Total processed positions in sample_RB59_2179196 (chunk 1/2) : 10000
Total time elapsed: 22662.64 s

real    377m49.507s
user    382m54.863s
sys 0m4.867s
Warning: cannot find your CPU L2 cache size in /proc/cpuinfo

[INFO] 7/7 Merge pileup VCF and full-alignment VCF
Warning: cannot find your CPU L2 cache size in /proc/cpuinfo
[INFO] Pileup variants processed in sample_RB59_2179196: 1518
[INFO] Full-alignment variants processed in sample_RB59_2179196: 2362

real    0m2.378s
user    0m2.393s
sys 0m0.136s
Warning: cannot find your CPU L2 cache size in /proc/cpuinfo

[INFO] Finish calling, output file: /Users/luorunpeng/Downloads/all-e/Research/project-benjamin_lab/gonorrhoeae/20240418_ACTHealth_gonorrhea/output_clair3/VarCall/RB49/merge_output.vcf.gz

real    610m49.312s
user    575m9.000s
sys 0m8.469s

It took nearly 10 hrs to finish the whole execution under MacOS M2 chip, and I can see that the docker is running in full demand but doesn't seem to be paralleled throughout the execution (CPU utilisation is ~100%). Even when I downsample the reads to 1x, it still takes ~1.5hrs to finish the pileup step and stuck at the calling step. Just wondering whether this is normal and if there is any parameters I can use to speed it up, thanks a lot for your help!

John

aquaskyline commented 5 months ago

Hi Runpeng,

In fact, I never knew that Clair3 runs on Mac via docker. I just played with it, and I found that it was the docker virtualization framework that enabled such an easy deployment of Clair3 on Mac. Screenshot 2024-06-19 at 16 15 49

That is to say, the docker runs upon a virtual machine, which explains why it runs slower. To run Clair3 natively on Mac, here is a document. It is complicated, and the steps need a bit of tuning in each system I believe. I just tried the steps in the document on my Macbook M2 Max with Sonoma 14.5 and updated the document to get all the steps running again.
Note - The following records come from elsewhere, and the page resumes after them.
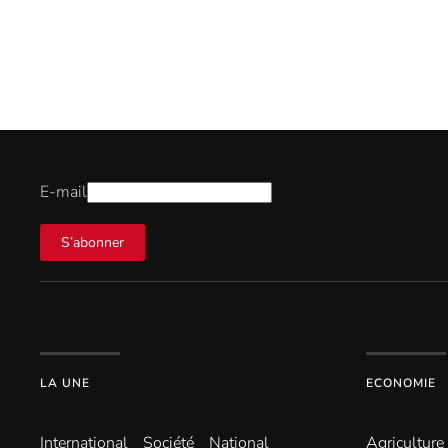
E-mail
S’abonner
LA UNE
ECONOMIE
International
Société
National
Agriculture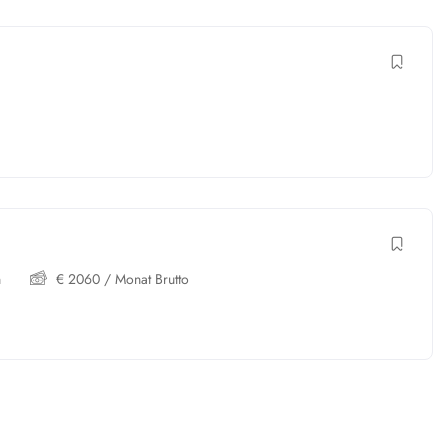
h
€
2060
/ Monat Brutto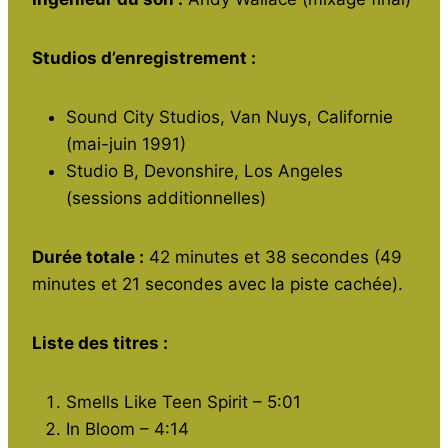
Studios d’enregistrement :
Sound City Studios, Van Nuys, Californie
(mai-juin 1991)
Studio B, Devonshire, Los Angeles
(sessions additionnelles)
Durée totale :
42 minutes et 38 secondes (49
minutes et 21 secondes avec la piste cachée).
Liste des titres :
Smells Like Teen Spirit – 5:01
In Bloom – 4:14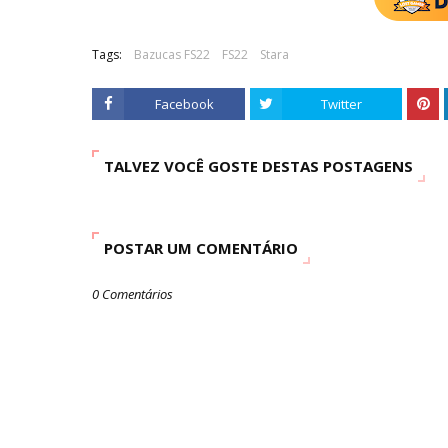
Tags:
Bazucas FS22
FS22
Stara
Facebook
Twitter
TALVEZ VOCÊ GOSTE DESTAS POSTAGENS
POSTAR UM COMENTÁRIO
0 Comentários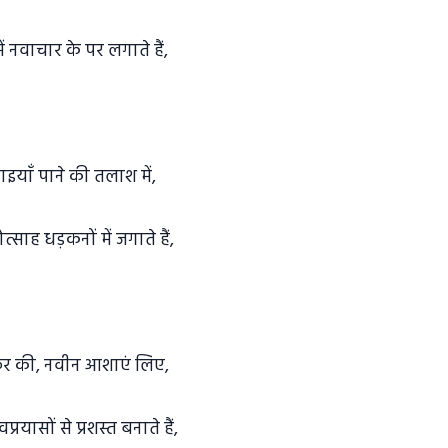
ें नवाचार के पर लगाते हैं,
चाइयाँ पाने की तलाश में,
त्साह धड़कनों में जगाते हैं,
 सफ़र की, नवीन आशाएं लिए,
नवप्रयासों से प्रशस्त बनाते हैं,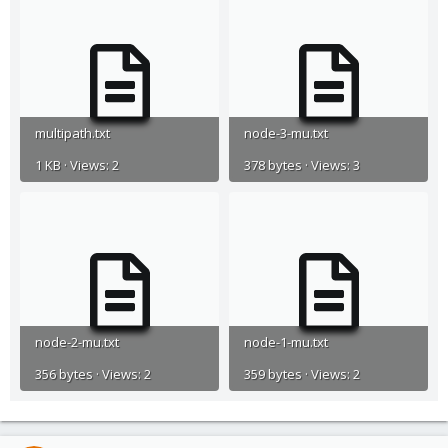
multipath.txt
node-3-mu.txt
1 KB · Views: 2
378 bytes · Views: 3
node-2-mu.txt
node-1-mu.txt
356 bytes · Views: 2
359 bytes · Views: 2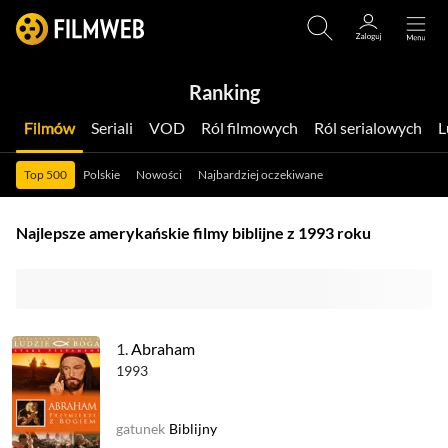
Ranking
Filmów
Seriali
VOD
Ról filmowych
Ról serialowych
Top 500
Polskie
Nowości
Najbardziej oczekiwane
Najlepsze amerykańskie filmy biblijne z 1993 roku
1.
Abraham
1993
gatunek
Biblijny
Running natively on Mac means that Clair3 will use GPU thus runs as fast or faster than running on CPU on a Linux server. If you use Clair3 frequently on Mac, it is worth some effort to set it up.

RunpengLuo commented 5 months ago

Hi Dr. Ruibang,

I just try it on the linux server and it worked smoothly and finished in several minutes. Really appreciate your time on exploring this. For now I will stick with linux server but happy to try the Mac method via the linked document as well. Thanks again for your effort!